実際に、パワーモジュールの異常検知で重要なパラメータとなる温度予測で開発したAI技術を適用し妥当性を確認している。実際に、多数のパワーデバイスやプリント基板、冷却フィンなどから構成されるパワーモジュールについて、開発技術によって自動生成した物理モデルによる温度予測の結果は、3Dモデルを用いた詳細な数値シミュレーションによる温度予測の結果ほぼ同等の高い精度になった。
その一方で計算時間は、詳細数値シミュレーションと比べて自動生成した物理モデルは数千〜数万分の1と極めて短いのでリアルタイムに物理モデルを生成し続けることが可能になる。また、非常に少ないデータ量で物理モデルを生成できるとともに、従来の物理モデルの生成で必要だった機器の寸法や部品の物性データも不要なことも特徴になる。「これら特徴によって、機器運用時に逐次更新して物理モデルの変化を見て、予知保全としての対策を立てられるようになる」(鈴木氏)。

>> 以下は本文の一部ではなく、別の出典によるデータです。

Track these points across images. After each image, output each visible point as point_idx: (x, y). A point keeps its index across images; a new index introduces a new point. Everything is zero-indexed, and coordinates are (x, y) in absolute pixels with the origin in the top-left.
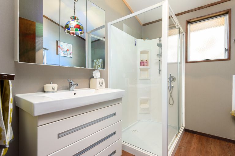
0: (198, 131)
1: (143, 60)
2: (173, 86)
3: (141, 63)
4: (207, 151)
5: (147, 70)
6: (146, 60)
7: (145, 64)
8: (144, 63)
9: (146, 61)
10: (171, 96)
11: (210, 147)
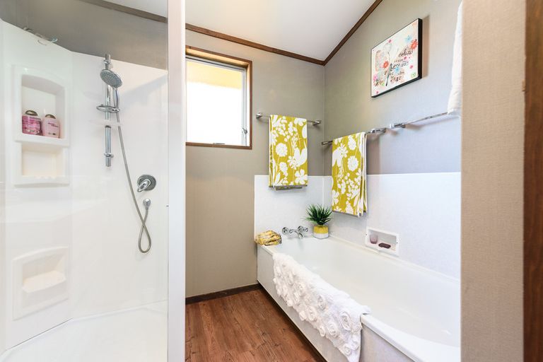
0: (205, 293)
1: (35, 114)
2: (150, 201)
3: (24, 121)
4: (235, 332)
5: (56, 151)
6: (52, 117)
7: (46, 128)
8: (40, 123)
9: (49, 119)
10: (144, 227)
11: (235, 319)
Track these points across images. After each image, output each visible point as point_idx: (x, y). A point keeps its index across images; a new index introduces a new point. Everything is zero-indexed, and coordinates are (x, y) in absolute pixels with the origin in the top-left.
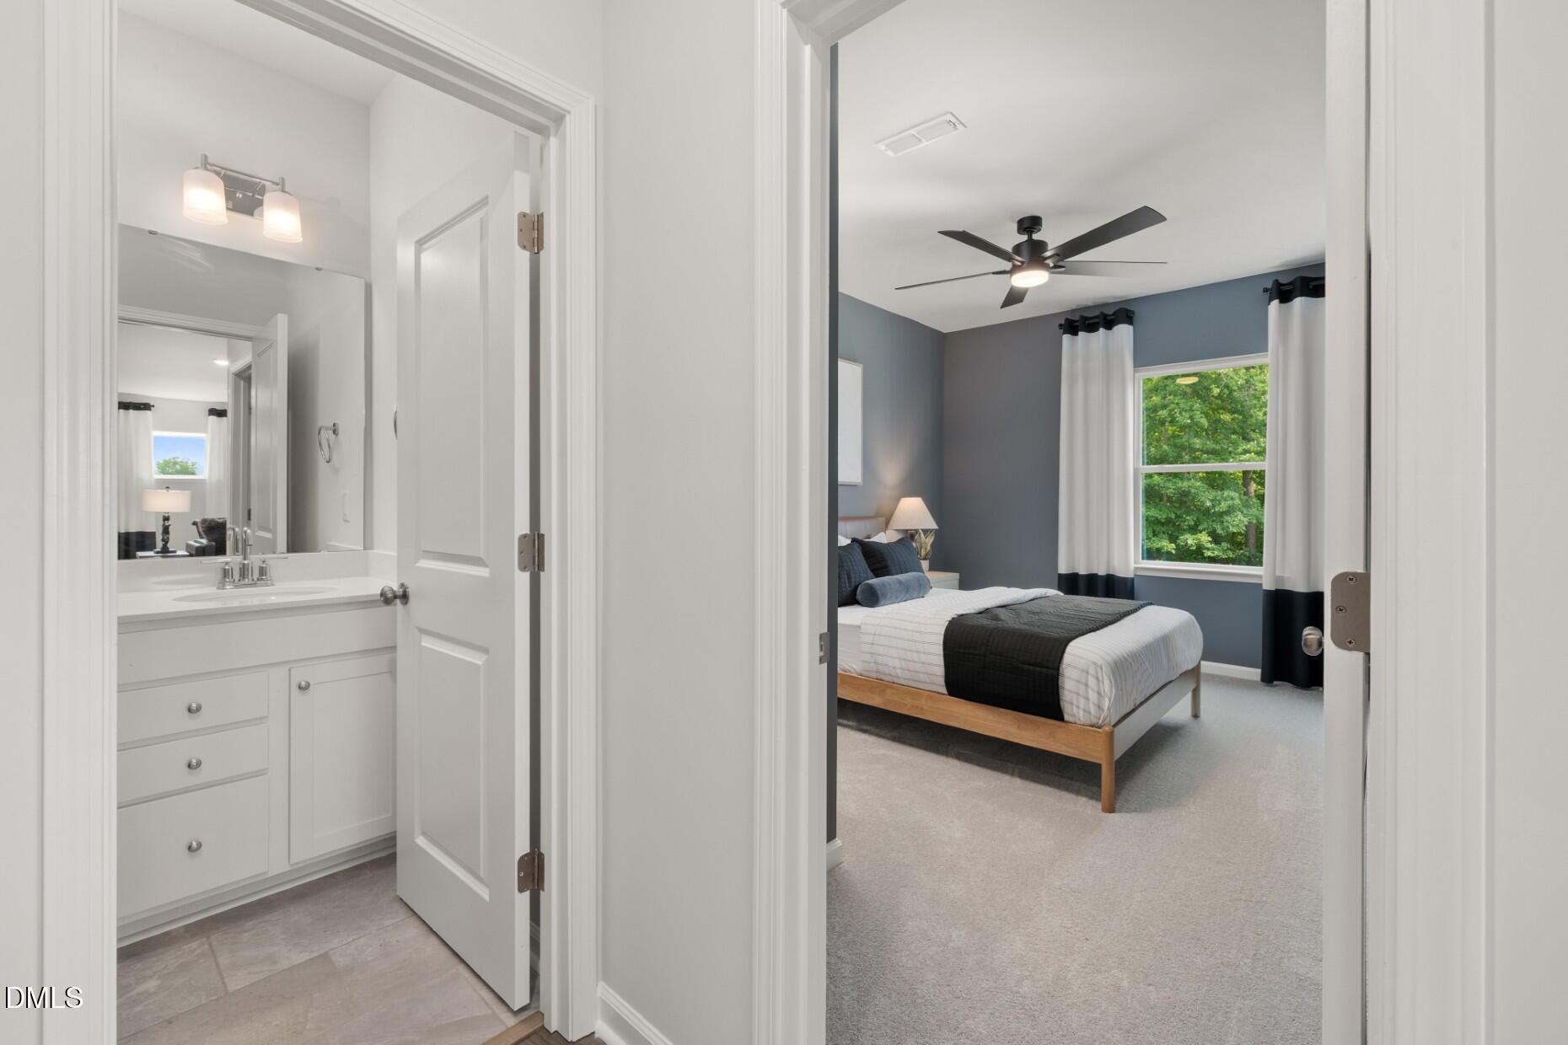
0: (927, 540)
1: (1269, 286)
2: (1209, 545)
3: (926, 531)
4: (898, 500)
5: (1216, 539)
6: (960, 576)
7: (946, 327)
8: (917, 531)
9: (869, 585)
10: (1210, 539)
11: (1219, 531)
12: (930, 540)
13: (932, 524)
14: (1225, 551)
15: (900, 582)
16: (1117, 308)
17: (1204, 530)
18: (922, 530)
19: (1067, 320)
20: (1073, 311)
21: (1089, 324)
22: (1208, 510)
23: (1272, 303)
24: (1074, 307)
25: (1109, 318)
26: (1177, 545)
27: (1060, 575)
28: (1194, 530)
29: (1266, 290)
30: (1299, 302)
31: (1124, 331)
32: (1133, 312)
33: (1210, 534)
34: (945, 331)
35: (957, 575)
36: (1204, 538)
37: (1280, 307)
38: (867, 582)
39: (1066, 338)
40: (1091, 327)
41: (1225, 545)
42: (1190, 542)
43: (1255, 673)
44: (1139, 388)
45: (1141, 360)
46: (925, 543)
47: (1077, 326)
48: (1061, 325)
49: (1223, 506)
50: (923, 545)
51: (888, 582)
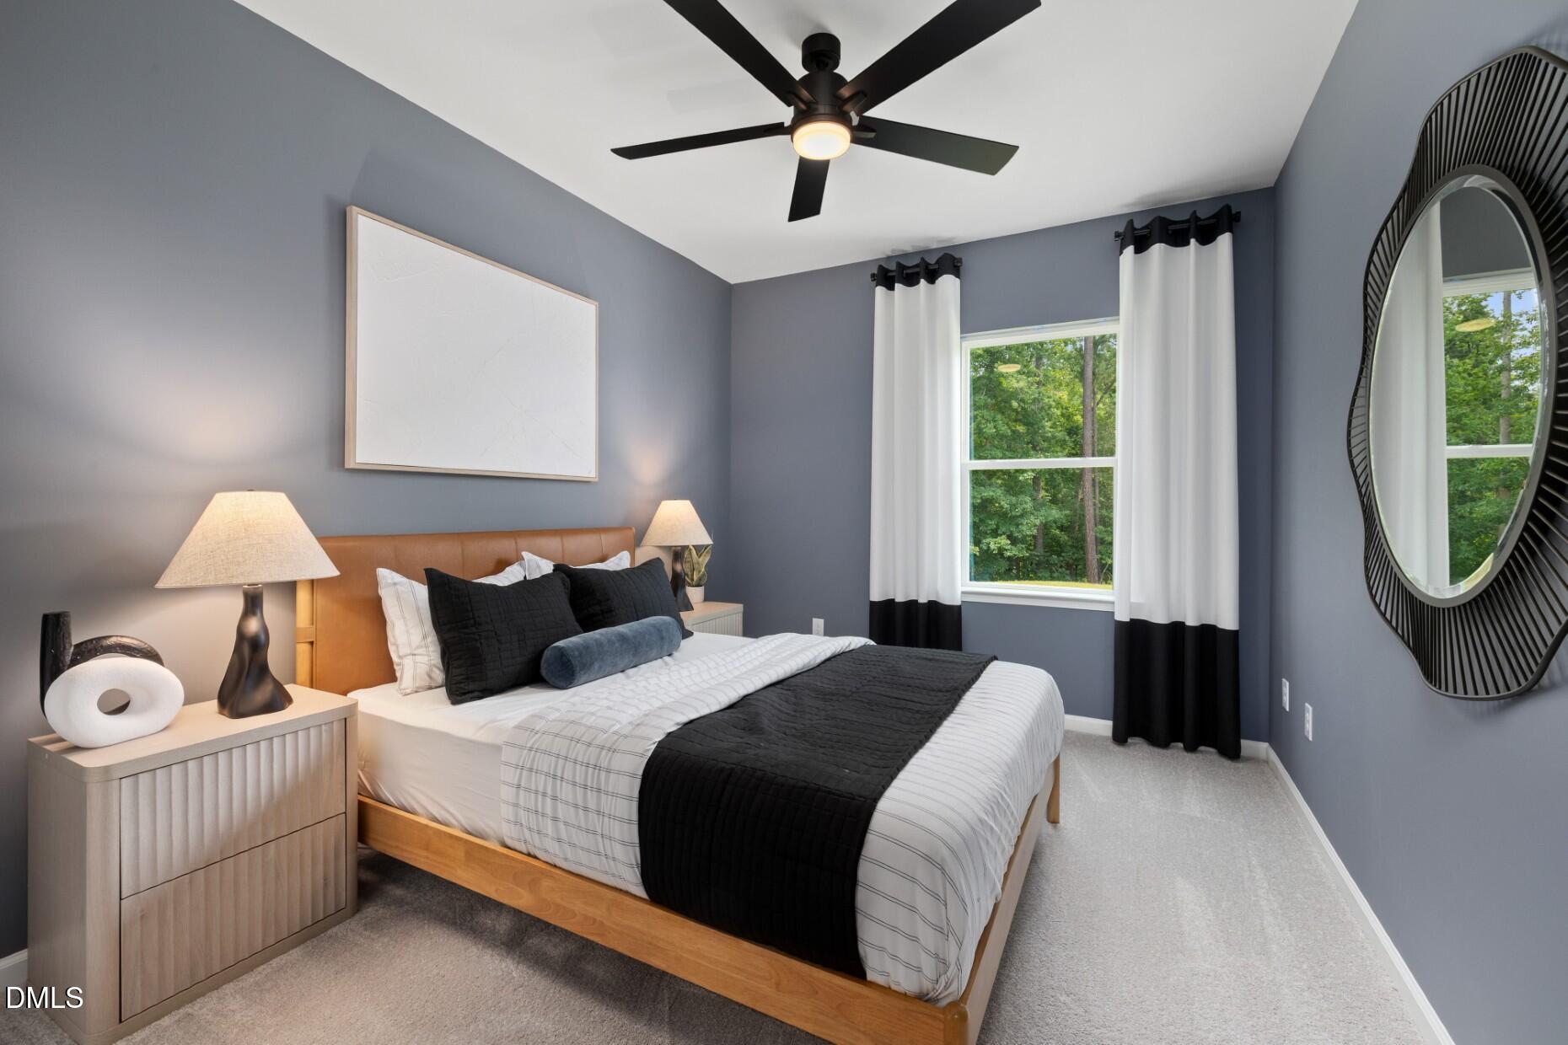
0: (701, 560)
1: (1121, 230)
2: (1009, 547)
3: (699, 548)
4: (658, 504)
5: (1014, 541)
6: (744, 607)
7: (734, 274)
8: (685, 548)
9: (559, 649)
10: (1009, 542)
11: (1016, 534)
12: (705, 559)
13: (706, 540)
14: (1020, 551)
15: (623, 638)
16: (941, 254)
17: (1004, 534)
18: (693, 546)
19: (881, 267)
20: (889, 258)
21: (907, 274)
22: (1005, 514)
23: (1125, 251)
24: (890, 254)
25: (931, 267)
26: (981, 549)
27: (872, 603)
28: (995, 533)
29: (1117, 235)
30: (1157, 250)
31: (948, 284)
32: (960, 260)
33: (1009, 537)
34: (732, 282)
35: (739, 607)
36: (1003, 541)
37: (1135, 259)
38: (560, 643)
39: (880, 291)
40: (910, 280)
41: (1020, 546)
42: (992, 546)
43: (1103, 727)
44: (966, 361)
45: (969, 326)
46: (698, 563)
47: (894, 277)
48: (873, 276)
49: (1018, 511)
50: (696, 566)
51: (596, 641)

パワーモジュールの場合であれば、運用1〜10日目のセンサーデータからAIが自動生成した物理モデルと、運用100日目のセンサーデータに基づく物理モデルを比較した場合、冷却器の接触による熱の伝わりやすさを表す「熱伝導B」の係数が減少しているので、対策として冷却器の接触具合を確認するという対策を立てられる。運用200日目のセンサーデータに基づく物理モデルと比較した場合には、「強制空冷」の項が消えて自然空冷の項が新たに出現していることから、ほこりによる冷却ファンの目詰まりを確認するという対策につなげられる。
現時点での関数候補DBについては、パワーモジュールへの適用で必要になった熱に関わる関数候補をまとめたものが用意されている。鈴木氏は「冷却ファンによる強制空冷だけでなく、より複雑な系になる自然空冷についても対応可能な充実度を持った関数候補DBになっている」と説明する。振動、摩耗、疲労などの構造系の事象についても、東芝が持つ知見やノウハウ、学会などで共有されてきた知識を組み合わせることで同様の充実度を持つ関数候補DBは構築可能だという。例えば、鈴木氏が熱の関数候補DBを構築するのにかかった時間は「1日+α」(同氏)だったという。
また、今回の開発技術は、3Dモデルを用いたシミュレーションの計算時間を短縮するROM(縮退モデル:Reduced-Order Model)に基づくものであり、3Dシミュレーションの高速化など、予知保全以外への応用展開も期待できそうだ。
なお、新技術の詳細は、オンラインで開催される機械工学の国際学会「IMECE(International Mechanical Engineering Congress)2021」の中で2021年11月5日(日本時間)に発表される予定である。